For me personally, finding calm among even the darkest of times requires a collaborative effort between my day to day habits, and a willingness to schedule in acts of care for myself. I may stumble upon moments of ease from time to time, but often true, meaningful rest requires my participation and effort.
This begins with a daily routine. Yes, sometimes our discipline is in fact what sets us free. Routine gives us an opportunity to find control and predictability in our schedules, and there are ways that we can do this without the risk of monotony. In fact, I would invite you to be playful and creative when implementing self soothing practices into your life. For example, you might find that incorporating a good playlist and some dance moves into your morning get-ready routine helps you release stress about what the day may bring. Inquire into ways that you can make the tasks that keep you balanced more indulgent and fun.
Our definitions of “calm” might be the same, but the ways in which we find it are unique to each individual. If we’re not sure what calm looks like for us, first, we can ask ourselves “what do I like? What makes me feel good?” Make it sensory! Often, if we can cue the body to relax, the mind will follow.

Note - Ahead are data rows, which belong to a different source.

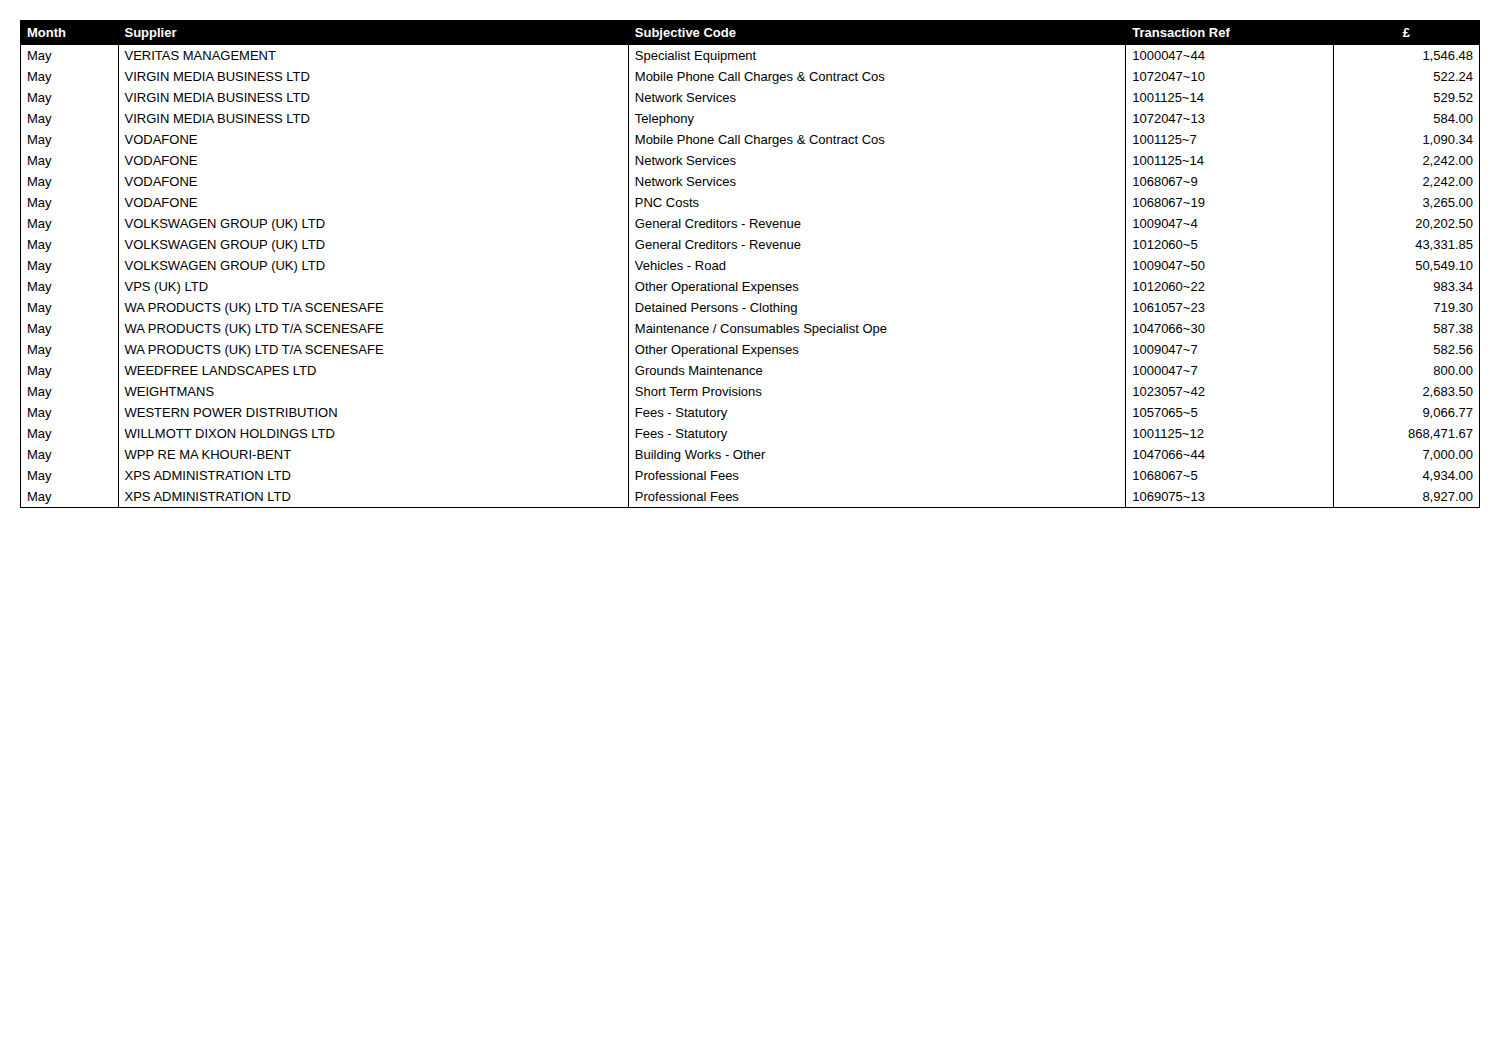| Month | Supplier | Subjective Code | Transaction Ref | £ |
| --- | --- | --- | --- | --- |
| May | VERITAS MANAGEMENT | Specialist Equipment | 1000047~44 | 1,546.48 |
| May | VIRGIN MEDIA BUSINESS LTD | Mobile Phone Call Charges & Contract Cos | 1072047~10 | 522.24 |
| May | VIRGIN MEDIA BUSINESS LTD | Network Services | 1001125~14 | 529.52 |
| May | VIRGIN MEDIA BUSINESS LTD | Telephony | 1072047~13 | 584.00 |
| May | VODAFONE | Mobile Phone Call Charges & Contract Cos | 1001125~7 | 1,090.34 |
| May | VODAFONE | Network Services | 1001125~14 | 2,242.00 |
| May | VODAFONE | Network Services | 1068067~9 | 2,242.00 |
| May | VODAFONE | PNC Costs | 1068067~19 | 3,265.00 |
| May | VOLKSWAGEN GROUP (UK) LTD | General Creditors - Revenue | 1009047~4 | 20,202.50 |
| May | VOLKSWAGEN GROUP (UK) LTD | General Creditors - Revenue | 1012060~5 | 43,331.85 |
| May | VOLKSWAGEN GROUP (UK) LTD | Vehicles - Road | 1009047~50 | 50,549.10 |
| May | VPS (UK) LTD | Other Operational Expenses | 1012060~22 | 983.34 |
| May | WA PRODUCTS (UK) LTD T/A SCENESAFE | Detained Persons - Clothing | 1061057~23 | 719.30 |
| May | WA PRODUCTS (UK) LTD T/A SCENESAFE | Maintenance / Consumables Specialist Ope | 1047066~30 | 587.38 |
| May | WA PRODUCTS (UK) LTD T/A SCENESAFE | Other Operational Expenses | 1009047~7 | 582.56 |
| May | WEEDFREE LANDSCAPES LTD | Grounds Maintenance | 1000047~7 | 800.00 |
| May | WEIGHTMANS | Short Term Provisions | 1023057~42 | 2,683.50 |
| May | WESTERN POWER DISTRIBUTION | Fees - Statutory | 1057065~5 | 9,066.77 |
| May | WILLMOTT DIXON HOLDINGS LTD | Fees - Statutory | 1001125~12 | 868,471.67 |
| May | WPP RE MA KHOURI-BENT | Building Works - Other | 1047066~44 | 7,000.00 |
| May | XPS ADMINISTRATION LTD | Professional Fees | 1068067~5 | 4,934.00 |
| May | XPS ADMINISTRATION LTD | Professional Fees | 1069075~13 | 8,927.00 |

A great way to start is to map out an “ideal” day for yourself, and don’t skimp on the details. For example, write out a meticulous list of what a perfect weeknight’s evening before sleep looks like for you. What time do you start to unwind? What’s the lighting in your bedroom like? What’s on your bedside table, and why? What do your sheets feel like against your skin before you fall asleep? Is there the scent of lavender, rose, or perhaps sandalwood in the air? It may sound silly, but do not shy away from the details, as sometimes that’s exactly where the recipe for peace can be found. You don’t need anything too elaborate, although if elaborate is your thing, that’s excellent too!
Write a list of things that you know bring you calm, and leave room to include things you may not have tried yet, or things you haven’t done in some time. If what comes to mind are things you may not be able to foresee including on an everyday basis, then challenge yourself to schedule them into your week. Get a calendar to put up somewhere in your home, and see if you can find or make one that inspires you to fill up the blank days’ spaces with scheduled self care, affirmations, and reminders that bring you ease. Keep these visual reminders around you so that you can have cues in your day to day that encourage you to make room to relax, mentally and physically.
Whatever your story, remember that you deserve to feel these moments of ease in your own body, mind, and spirit. Remember that the world doesn’t only need the most productive, dynamic version of you. True alchemy requires rest, and calm.
Perhaps finding calm is in fact a revolutionary act, because it denotes that we have independence from a world that demands we worry and struggle. It provides us with the space to see that we can trust the quality of care that we give to ourselves. It requires that we turn away from the outer world, go into the depths of who we are, and find an acceptance with what is.